- **WHAT YOU NEED TO DO**
Please return every line in the entries below with the word "durée" in it.

BEGIN RECORDS FOR THE TASK

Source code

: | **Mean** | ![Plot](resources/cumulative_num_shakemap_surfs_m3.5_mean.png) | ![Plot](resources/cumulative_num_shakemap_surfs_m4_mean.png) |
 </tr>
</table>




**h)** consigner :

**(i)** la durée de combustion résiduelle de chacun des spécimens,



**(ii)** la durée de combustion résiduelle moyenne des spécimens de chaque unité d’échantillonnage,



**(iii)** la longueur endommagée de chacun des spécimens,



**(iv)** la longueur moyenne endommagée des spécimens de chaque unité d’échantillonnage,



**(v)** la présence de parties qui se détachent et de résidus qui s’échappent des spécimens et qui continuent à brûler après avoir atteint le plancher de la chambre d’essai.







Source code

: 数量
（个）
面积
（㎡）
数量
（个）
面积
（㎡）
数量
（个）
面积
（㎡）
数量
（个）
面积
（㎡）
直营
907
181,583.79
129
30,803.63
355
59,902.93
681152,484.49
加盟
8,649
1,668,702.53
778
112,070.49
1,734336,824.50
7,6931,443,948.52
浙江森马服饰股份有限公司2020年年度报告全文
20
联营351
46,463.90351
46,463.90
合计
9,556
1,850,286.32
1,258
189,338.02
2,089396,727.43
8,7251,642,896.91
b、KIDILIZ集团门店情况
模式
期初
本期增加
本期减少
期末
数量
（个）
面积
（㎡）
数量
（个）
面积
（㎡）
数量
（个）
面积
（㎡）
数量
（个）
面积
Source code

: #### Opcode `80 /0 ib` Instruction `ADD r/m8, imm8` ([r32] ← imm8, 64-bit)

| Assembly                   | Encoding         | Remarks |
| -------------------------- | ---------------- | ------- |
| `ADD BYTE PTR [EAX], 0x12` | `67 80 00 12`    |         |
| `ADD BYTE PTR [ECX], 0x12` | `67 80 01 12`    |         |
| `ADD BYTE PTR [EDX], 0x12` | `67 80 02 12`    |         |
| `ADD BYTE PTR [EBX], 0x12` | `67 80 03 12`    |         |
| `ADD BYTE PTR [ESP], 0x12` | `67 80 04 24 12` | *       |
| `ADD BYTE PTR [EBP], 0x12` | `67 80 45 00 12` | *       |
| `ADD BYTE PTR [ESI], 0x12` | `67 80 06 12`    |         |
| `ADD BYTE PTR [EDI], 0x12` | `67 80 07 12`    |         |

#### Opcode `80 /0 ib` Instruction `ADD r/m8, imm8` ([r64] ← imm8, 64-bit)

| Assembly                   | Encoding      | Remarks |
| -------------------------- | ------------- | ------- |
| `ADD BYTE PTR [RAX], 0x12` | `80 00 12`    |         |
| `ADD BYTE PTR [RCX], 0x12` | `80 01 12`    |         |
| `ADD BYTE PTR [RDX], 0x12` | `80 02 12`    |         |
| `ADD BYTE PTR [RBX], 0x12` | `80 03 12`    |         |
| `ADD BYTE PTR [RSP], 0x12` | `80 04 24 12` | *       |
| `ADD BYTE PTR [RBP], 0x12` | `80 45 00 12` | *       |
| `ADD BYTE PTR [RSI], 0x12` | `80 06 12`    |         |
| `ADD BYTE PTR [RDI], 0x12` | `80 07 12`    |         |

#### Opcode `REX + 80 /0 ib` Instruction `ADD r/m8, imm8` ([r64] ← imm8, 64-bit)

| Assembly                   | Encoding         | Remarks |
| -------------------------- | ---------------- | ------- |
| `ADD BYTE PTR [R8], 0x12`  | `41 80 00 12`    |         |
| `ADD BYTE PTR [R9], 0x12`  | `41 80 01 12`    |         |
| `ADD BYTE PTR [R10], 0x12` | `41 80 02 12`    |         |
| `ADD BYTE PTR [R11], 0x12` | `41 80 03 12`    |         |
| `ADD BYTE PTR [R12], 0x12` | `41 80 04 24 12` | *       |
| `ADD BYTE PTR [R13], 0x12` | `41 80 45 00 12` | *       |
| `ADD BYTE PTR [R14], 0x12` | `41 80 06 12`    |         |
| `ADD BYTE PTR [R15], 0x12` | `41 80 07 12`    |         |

END RECORDS FOR THE TASK

- **SOLUTION TO THE PROBLEM**
**(i)** la durée de combustion résiduelle de chacun des spécimens,
**(ii)** la durée de combustion résiduelle moyenne des spécimens de chaque unité d’échantillonnage,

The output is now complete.